下一個要考慮的問題是, 原告人展開清盤程序是否違反了買賣協議的隱含條款. 鄺嘉彤聆案官同意了這個論點, 理由如下：
- 客戶不希望與一家以在清盤程序中的公司做生意. 他們希望避免任何的風險和不確定性. 清盤呈請會對公司造成嚴重損害;
- 如果清盤令以批准, 清盤人會接管公司事務. 公司董事們的權利會被剝奪. 清盤人可以處置公司的資產, 然後公司將停止營運；
- 在買賣協議裡面列出的公司會面臨著被嚴重受損甚至毀壞的風險. 假使發生的話, 被告人將不會得到當初他所簽訂這個買賣協議帶來的益處.
- 原告人在誓詞裡聲稱他展示清盤呈請為了是要保護他的利益. 如果被告人沒有繳付應付金額給他, 原告人可以通過清盤程序變現其股權. 在一封原告人的女兒電子郵件中, 原告人聲稱他只能清盤公司, 以便可以兌現他的股份並退休;
- 儘管被告人先因未能付款而違反買賣協議的一方, 原告人仍須履行轉讓和交付公司 50% 股權的合同義務；
- 所以, 任何原告試圖變現或兌現其股份的聲明將表明他不再希望受該買賣協議的約束.
法院采納了原告人已違反買賣協議和/或表明他不再希望受買賣協議約束的意向是可爭辯的. 因此, 被告人有權在 2021 年 7 月 9 日接受原告人的不履行買賣協議或是終止買賣協議. 由此, 第14號命令的申請被法院駁回, 鄺嘉彤聆案官也批予了被告人無條件許可作抗辯.

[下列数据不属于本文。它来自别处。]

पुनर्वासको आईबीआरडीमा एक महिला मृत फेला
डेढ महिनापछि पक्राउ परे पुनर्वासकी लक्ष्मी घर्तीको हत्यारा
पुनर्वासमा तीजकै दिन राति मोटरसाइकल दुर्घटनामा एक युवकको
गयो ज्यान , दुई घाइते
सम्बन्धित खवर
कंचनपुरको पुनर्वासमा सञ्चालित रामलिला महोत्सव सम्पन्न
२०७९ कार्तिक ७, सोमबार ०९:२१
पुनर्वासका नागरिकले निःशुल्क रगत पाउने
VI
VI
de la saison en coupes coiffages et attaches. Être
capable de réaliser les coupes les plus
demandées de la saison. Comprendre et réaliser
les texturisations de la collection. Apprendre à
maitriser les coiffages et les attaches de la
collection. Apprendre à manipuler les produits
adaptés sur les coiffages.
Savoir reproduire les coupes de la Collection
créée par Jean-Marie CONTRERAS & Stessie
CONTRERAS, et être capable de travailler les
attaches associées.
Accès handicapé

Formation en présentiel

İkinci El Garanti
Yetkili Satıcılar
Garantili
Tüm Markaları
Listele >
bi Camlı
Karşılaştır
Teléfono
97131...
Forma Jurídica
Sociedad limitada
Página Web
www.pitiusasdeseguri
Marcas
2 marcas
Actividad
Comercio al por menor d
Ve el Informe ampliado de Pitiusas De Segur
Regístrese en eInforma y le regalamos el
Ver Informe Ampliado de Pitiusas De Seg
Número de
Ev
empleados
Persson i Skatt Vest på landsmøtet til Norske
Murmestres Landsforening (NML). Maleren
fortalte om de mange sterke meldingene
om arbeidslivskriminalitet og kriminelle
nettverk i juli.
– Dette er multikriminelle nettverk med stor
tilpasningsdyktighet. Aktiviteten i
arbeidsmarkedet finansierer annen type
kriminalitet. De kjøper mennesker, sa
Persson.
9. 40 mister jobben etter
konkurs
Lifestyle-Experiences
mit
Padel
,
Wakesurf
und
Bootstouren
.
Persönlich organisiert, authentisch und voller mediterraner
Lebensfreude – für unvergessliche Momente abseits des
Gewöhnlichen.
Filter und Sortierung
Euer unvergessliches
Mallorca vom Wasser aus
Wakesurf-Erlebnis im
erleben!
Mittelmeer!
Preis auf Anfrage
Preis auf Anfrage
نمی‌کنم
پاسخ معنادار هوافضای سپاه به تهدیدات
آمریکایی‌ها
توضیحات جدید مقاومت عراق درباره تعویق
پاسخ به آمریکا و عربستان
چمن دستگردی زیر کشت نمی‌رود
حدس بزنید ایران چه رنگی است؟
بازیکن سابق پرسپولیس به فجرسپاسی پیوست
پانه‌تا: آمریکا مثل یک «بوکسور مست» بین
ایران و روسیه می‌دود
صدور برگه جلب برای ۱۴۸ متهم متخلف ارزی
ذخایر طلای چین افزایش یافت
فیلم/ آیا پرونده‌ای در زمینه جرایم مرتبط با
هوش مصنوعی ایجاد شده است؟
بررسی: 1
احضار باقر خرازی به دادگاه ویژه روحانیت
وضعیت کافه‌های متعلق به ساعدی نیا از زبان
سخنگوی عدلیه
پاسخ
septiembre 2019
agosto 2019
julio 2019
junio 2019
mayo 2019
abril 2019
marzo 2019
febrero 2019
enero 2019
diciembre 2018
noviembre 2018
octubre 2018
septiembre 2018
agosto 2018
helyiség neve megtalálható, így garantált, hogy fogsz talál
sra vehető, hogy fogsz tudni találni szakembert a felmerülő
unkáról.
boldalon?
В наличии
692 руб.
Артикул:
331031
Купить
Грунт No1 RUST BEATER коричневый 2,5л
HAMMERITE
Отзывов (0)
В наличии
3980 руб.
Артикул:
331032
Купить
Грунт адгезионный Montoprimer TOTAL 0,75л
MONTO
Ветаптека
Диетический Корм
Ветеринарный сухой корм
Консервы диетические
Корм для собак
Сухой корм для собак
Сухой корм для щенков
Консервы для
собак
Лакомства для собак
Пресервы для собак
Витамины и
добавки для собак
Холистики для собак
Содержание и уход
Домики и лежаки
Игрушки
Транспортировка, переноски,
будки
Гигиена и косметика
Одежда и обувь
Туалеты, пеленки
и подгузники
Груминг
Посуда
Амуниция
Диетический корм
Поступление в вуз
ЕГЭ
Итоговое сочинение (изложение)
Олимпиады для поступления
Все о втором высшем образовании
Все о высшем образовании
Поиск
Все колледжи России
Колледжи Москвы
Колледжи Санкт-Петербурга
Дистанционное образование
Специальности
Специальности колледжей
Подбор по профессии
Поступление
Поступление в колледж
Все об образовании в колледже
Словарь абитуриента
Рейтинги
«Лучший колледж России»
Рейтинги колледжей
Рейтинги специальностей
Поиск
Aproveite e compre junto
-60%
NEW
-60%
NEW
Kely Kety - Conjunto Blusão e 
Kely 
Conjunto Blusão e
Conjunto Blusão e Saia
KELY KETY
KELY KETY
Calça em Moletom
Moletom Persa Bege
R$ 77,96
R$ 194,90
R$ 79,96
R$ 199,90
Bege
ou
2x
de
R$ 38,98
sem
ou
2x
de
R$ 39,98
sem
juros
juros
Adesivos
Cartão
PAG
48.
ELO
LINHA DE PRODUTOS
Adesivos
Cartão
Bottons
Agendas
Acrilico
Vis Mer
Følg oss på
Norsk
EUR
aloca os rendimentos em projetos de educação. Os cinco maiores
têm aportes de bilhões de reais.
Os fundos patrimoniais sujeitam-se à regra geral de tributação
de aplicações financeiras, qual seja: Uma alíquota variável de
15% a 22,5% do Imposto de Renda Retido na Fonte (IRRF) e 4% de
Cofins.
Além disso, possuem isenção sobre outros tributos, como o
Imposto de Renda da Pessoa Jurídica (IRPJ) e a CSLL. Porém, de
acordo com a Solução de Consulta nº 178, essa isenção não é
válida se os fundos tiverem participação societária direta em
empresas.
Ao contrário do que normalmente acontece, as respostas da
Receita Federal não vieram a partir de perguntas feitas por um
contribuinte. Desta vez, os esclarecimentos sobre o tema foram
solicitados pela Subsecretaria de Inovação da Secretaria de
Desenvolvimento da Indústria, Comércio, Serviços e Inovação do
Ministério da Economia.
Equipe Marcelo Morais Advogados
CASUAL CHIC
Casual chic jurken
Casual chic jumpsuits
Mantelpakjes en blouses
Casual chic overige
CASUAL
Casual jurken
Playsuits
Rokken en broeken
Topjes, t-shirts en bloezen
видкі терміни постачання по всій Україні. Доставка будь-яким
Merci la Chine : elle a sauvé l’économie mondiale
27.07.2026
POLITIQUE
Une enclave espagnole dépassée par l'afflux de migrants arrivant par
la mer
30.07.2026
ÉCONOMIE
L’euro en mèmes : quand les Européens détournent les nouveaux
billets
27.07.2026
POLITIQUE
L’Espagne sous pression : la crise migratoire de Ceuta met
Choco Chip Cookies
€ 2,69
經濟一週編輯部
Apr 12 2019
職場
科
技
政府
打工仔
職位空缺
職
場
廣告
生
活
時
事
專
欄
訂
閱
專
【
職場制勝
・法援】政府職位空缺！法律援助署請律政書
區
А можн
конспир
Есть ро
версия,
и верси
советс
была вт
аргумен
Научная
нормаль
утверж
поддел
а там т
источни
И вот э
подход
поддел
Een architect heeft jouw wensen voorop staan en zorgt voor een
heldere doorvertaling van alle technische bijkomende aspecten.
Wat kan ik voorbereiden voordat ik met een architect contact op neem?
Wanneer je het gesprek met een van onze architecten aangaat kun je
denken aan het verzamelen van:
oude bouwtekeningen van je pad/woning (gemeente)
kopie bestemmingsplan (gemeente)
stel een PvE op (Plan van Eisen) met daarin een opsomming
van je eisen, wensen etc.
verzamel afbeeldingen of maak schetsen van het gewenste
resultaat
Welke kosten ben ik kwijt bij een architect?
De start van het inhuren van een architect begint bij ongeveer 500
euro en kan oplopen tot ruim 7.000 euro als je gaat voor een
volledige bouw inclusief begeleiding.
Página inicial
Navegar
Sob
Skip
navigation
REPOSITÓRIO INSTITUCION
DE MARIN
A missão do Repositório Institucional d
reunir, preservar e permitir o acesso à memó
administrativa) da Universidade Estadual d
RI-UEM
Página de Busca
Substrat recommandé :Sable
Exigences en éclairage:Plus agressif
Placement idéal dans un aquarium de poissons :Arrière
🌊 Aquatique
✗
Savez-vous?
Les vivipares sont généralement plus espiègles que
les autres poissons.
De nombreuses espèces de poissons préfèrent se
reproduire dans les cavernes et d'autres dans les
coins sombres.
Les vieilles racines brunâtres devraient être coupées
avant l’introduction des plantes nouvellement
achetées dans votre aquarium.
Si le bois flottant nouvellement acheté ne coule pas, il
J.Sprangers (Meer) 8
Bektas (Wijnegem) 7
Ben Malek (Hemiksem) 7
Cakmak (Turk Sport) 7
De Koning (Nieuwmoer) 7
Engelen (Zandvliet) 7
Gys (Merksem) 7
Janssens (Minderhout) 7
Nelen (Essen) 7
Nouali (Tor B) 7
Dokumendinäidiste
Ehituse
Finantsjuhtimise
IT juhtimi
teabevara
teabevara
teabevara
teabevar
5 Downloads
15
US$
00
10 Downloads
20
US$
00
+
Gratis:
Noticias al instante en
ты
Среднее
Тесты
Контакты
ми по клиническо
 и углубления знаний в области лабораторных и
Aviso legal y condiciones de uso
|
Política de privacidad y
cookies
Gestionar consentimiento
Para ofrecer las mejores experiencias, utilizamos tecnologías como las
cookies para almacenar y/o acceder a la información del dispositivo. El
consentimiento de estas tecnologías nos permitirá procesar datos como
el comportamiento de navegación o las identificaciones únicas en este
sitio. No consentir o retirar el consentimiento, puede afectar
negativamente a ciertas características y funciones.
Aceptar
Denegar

簡易判決的第14號命令申請是一個在訴訟中即為普遍和實用的方法, 其目的為縮短了漫長且昂貴的訴訟過程. 然而, 當事人 (尤其是原告人) 需要特別注意如果在展開了第14號命令申請之後, 任何隨後的法律行動 (比如清盤程序)都將會被法院納入第14號命令申請的考量. 從本案中充分了體現了這一點.
在本案, 如果原告人將被告人未能繳付未償金額的行為視為廢除性違約並就違約行為要求損害賠償, 雙方則將沒有義務再繼續履行買賣協議. 因此, 買賣協議解除後, 兩家公司的股份的變化是與本案無關緊要的.
在Chao Keh Lung v Don Xia  2 HKLRD 11一案中, 該法庭說到 “If the innocent party subsequently failed to perform his side of the bargain, he took the risk that the initial wrongdoer might turn the tables on him “
簡而言之, 如果從一開始申請第14號命令的方向就錯誤了, 這會導致本可能成功的第14號命令申請便不再是“十拿九穩“的了.